In football, as I understand it, that's called field position, and I made the mistake of assuming you'd have the wit to grasp I meant the same sort of thing when using the term about baseball. I was wrong.

That's the kind of information of which strategy is made in both games. It's also the information that's cleared off the board twice an inning in baseball, but only at the halftime break in football. This makes football a more continuous game.

That's the sole summary of my original comment about the difference between baseball and football. That's what I meant from the beginning, that's what I've meant all the way along. I haven't changed the meaning of anything.

I have no idea what you mean by your remark about "qualitative distinctions" but it's doubtlessly an equally specious criticism.

Date: 2007-09-28 09:10 pm (UTC)
From: [identity profile] kalimac.livejournal.com
Typo: for "2nd and 8th" I meant "2nd and 8."

Doubtlessly that means I am again changing the meaning of what I said.

Date: 2007-09-28 05:14 pm (UTC)
From: [identity profile] kevin-standlee.livejournal.com
That sounds exactly like the kind of rude bluster that comes from someone trying to bluff their way out of an argument that they can't win.
No, I agree with Cheryl. Trying to compare sports is much like trying to compare religions, but it does seem to me that you are (probably not consciously) trying to change the terms of comparison arbitrarily so they'll line up with your conclusions.

Cricket is more complicated than you recall it being, and has a lot more strategy. The fielders in cricket, for instance, move around a lot more than they do in baseball. Cheryl mentioned the "Bonds shift" as a specific adjustment to the way Bonds tended to hit. And baseball fielders do move around a little bit -- you can sometimes see the catcher setting the defense on specific plays. (As the only defending player who faces out toward the field, catchers are responsible for setting defense the way a conductor runs an orchestra.) But cricket defense is changing all of the time, and I think there's a bit more action than in baseball. It's also easier to hit the ball in cricket, thanks to a bigger and flatter bat, which means the ball is in play more often.

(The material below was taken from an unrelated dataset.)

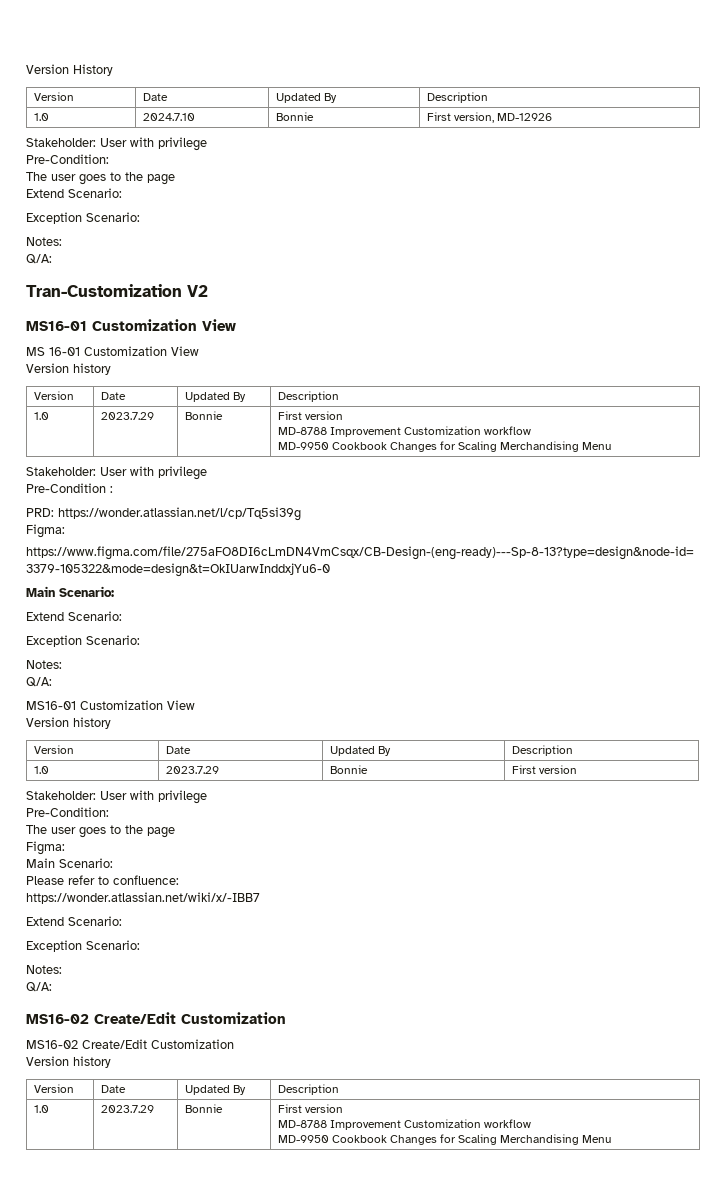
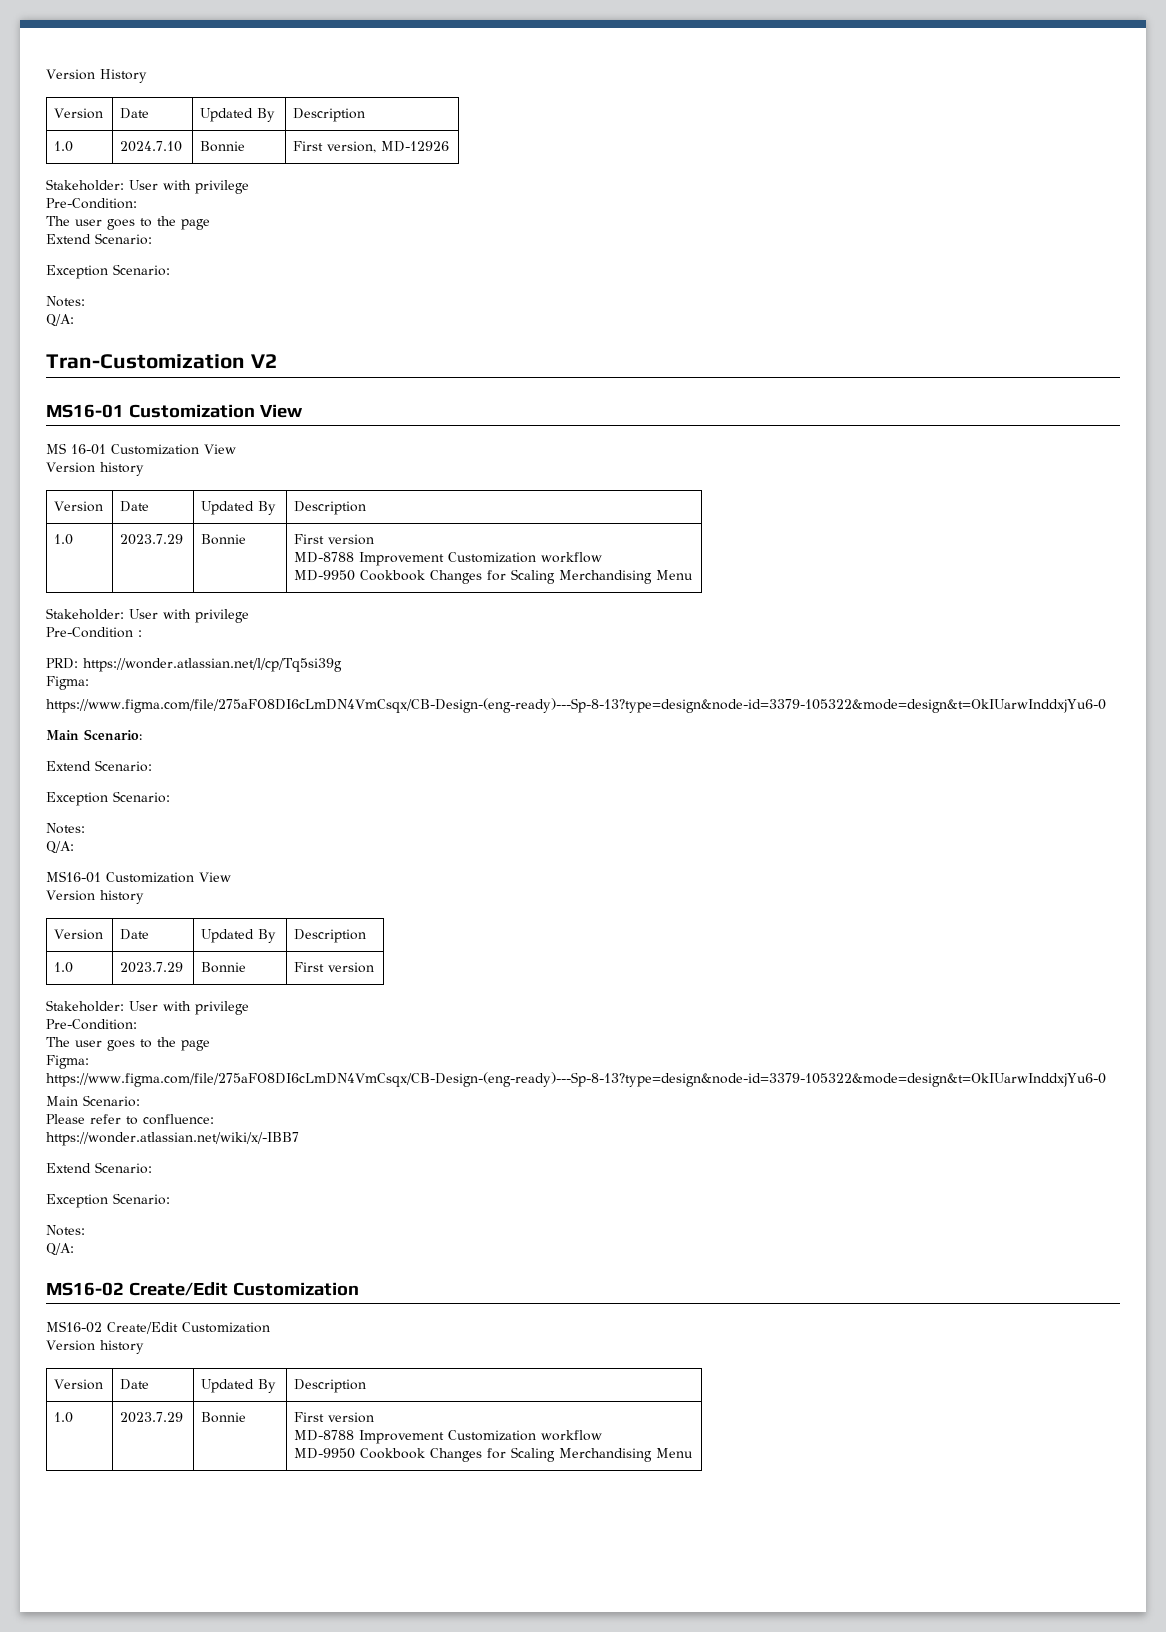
(65, 848) none -> [46,1072,1106,1087] https://www.figma.com/file/275aFO8DI6cLmDN4VmCsqx/CB-Design-(eng-ready)---Sp-8-13?type=design&node-id=3379-105322&mode=design&t=OkIUarwInddxjYu6-0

You might like rugby, which has more of the continuous action and (usually) isn't so low-scoring as to put people to sleep. Also, as you like American football, it wouldn't be that difficult to explain rugby -- Cheryl did, some years ago, a good article called "Rugby for Football Fans," that did a good job of explaining the game in American terms. As the games have common ancestry -- even more so than cricket and baseball (-> rounders) -- it doesn't surprise me that one can explain one game in terms of the other.

Date: 2007-09-28 08:55 pm (UTC)
From: [identity profile] kalimac.livejournal.com
No, Kevin: we're talking about different aspects of the game. I have no wish to dispute that cricket, like baseball, is a game of subtlety and strategy. But that's not what we were talking about.

All I said was, "A cricket run is not at all the same thing as a baseball run," which was meant to argue that no, despite being much higher-scoring than baseball, cricket is not a more action-filled game. In fact cricket is legendarily dull to those who don't know it.

I don't know how many times I have to say that I'm not looking for continuous action. Evidently twice isn't enough. I said that I like American football because of the balance: action, but not too much of it, and a more continuous "plot" than baseball. People raised on soccer often say they dislike American football because the action keeps stopping: it drives them crazy.